Le drôle de théâtre d’un échantillon statistique

Von Ariane Gigon

20.10.2012 / La Liberté Magazine

Outre-Sarine. La troupe Rimini Protokoll incarne les différentes populations de la ville de Zurich en 100 personnages.

Les lumières s’éteignent. «Qui a déjà trompé son partenaire?» demande une voix. Dans le noir, le groupe de 100 personnes se divise. Certains vont dans la partie de la scène intitulée «moi», d’autres choisissent le côté «moi pas». Ils portent une lampe de poche et la proportion des uns et des autres devient ainsi visible. C’est l’un des moments forts de «100% Zurich – une réaction en chaîne statistique», la dernière création de la troupe Rimini Protokoll, «troupe de théâtre documentaire», comme elle est parfois nommée, présentée sur la scène de la Gessnerallee à Zurich.

Depuis plus d’une décennie, les trois membres de Rimini Protokoll, deux Allemands et un Suisse, lancent des projets originaux dans le monde entier, comme «Prométhée à Athènes», avec 103 habitants, ou l’interprétation du «Capital» de Karl Marx, à la radio, en 2007.

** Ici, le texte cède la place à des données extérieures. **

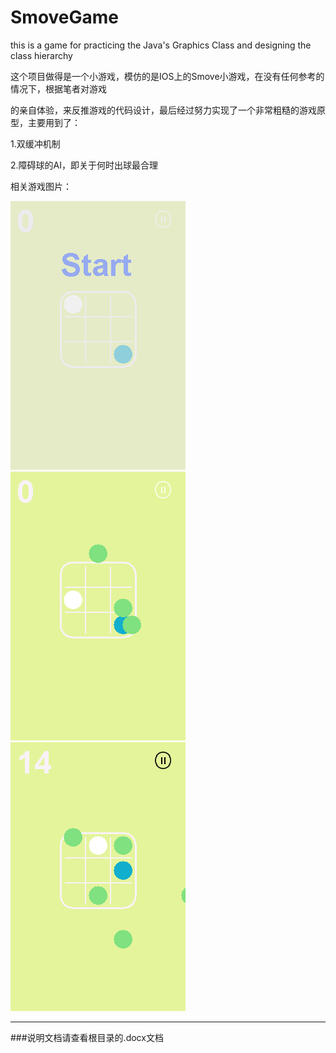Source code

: # SmoveGame
this is a game for practicing the Java's Graphics Class and designing the class hierarchy

这个项目做得是一个小游戏，模仿的是IOS上的Smove小游戏，在没有任何参考的情况下，根据笔者对游戏

的亲自体验，来反推游戏的代码设计，最后经过努力实现了一个非常粗糙的游戏原型，主要用到了：

   1.双缓冲机制
 
   2.障碍球的AI，即关于何时出球最合理
   
相关游戏图片：

 ![游戏初始化](https://github.com/liu1028/SmoveGame/blob/master/SMOVE-src/src/image/run3.png)
 ![游戏运行时](https://github.com/liu1028/SmoveGame/blob/master/SMOVE-src/src/image/run1.png)
 ![游戏运行时](https://github.com/liu1028/SmoveGame/blob/master/SMOVE-src/src/image/run2.png)
 
 ***
 
 ###说明文档请查看根目录的.docx文档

Avec leur «réaction en chaîne statistique» (et les personnes sur scène font effectivement la farandole), les questions, les petits exposés des personnages, les scènes où ils portent des panneaux colorés identifiant des catégories donnent de la chair aux colonnes, diagrammes et autres «tranches de gâteaux» qui servent en temps normal à illustrer de froides statistiques.

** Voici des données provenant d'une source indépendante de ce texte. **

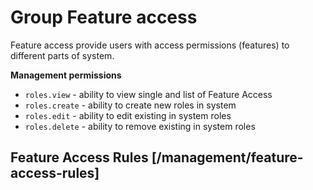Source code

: <!-- include(data_structures.md) -->

# Group Feature access

Feature access provide users with access permissions (features) to different parts of system.

**Management permissions**

- `roles.view` - ability to view single and list of Feature Access
- `roles.create` - ability to create new roles in system
- `roles.edit` - ability to edit existing in system roles
- `roles.delete` - ability to remove existing in system roles

## Feature Access Rules [/management/feature-access-rules]

<!-- include(list.md) -->
<!-- include(create.md) -->
<!-- include(show.md) -->
<!-- include(update.md) -->
<!-- include(delete.md) -->
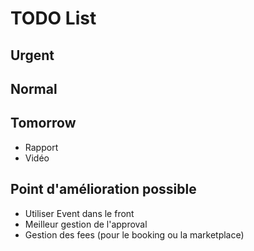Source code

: # TODO List

## Urgent

## Normal


## Tomorrow

* Rapport
* Vidéo

## Point d'amélioration possible

* Utiliser Event dans le front
* Meilleur gestion de l'approval
* Gestion des fees (pour le booking ou la marketplace)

Les 100 personnes retenues sont de «vrais» habitants de la ville incarnant au total 3900 Zurichois ayant le même profil – âge, sexe, nationalité, type d’occupation, état civil ou quartier choisi. Simone Nuber, directrice de l’Office des statistiques de la ville, s’est prêtée au jeu, puisqu’elle fait partie des 100 «acteurs». Mais elle a surtout préparé le casting: sur cent personnes équivalant à 100% des Zurichois (390802 personnes à fin 2011), il fallait trouver 6 enfants de moins de 6 ans (représentant donc 6% de la population), 16 seniors de plus de 65 ans, 1 personne habitant le premier arrondissement de la ville, 8 résidant dans le «Kreis 2», 9 divorcés, 5 personnes mariées, etc.

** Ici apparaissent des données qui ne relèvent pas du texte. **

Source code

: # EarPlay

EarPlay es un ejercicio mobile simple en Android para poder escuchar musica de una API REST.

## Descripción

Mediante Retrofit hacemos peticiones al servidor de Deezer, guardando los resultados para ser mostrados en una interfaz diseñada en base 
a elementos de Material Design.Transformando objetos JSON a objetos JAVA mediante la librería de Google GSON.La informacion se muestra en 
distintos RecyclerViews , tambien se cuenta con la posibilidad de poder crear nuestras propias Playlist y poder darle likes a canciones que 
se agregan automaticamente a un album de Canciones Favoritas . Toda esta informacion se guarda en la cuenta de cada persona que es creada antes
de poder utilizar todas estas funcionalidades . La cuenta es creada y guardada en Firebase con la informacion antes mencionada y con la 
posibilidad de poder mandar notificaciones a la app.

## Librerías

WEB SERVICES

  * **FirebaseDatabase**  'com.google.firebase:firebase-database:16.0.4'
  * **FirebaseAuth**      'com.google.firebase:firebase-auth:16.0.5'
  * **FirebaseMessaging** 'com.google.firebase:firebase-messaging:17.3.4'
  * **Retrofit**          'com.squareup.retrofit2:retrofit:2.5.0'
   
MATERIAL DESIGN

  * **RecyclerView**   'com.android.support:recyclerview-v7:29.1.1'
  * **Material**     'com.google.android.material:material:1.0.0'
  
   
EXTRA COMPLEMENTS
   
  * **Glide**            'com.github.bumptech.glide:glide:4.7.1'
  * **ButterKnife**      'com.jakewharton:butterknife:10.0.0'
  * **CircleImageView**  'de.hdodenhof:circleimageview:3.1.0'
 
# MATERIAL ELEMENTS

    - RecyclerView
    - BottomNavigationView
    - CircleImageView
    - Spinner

Toutes ces catégories prennent vie au gré des questions retentissant sur scène. «Qui gagne un gros salaire?», «qui est au chômage?», «qui prend les transports publics sans payer?» «qui a déjà sauvé une vie?», ou encore «qui a un piercing dans une partie intime de son corps?» Les spectateurs rient, s’étonnent, suivent les mouvements se déroulant sur fond de musique (en dialecte) et peuvent aussi poser leurs propres questions, qui ne figurent pas forcément au registre des statistiques officielles…

Ce «cours de démographie créative», comme l’a joliment qualifié la «NZZ am Sonntag», sera présenté encore six fois jusqu’à la fin du mois.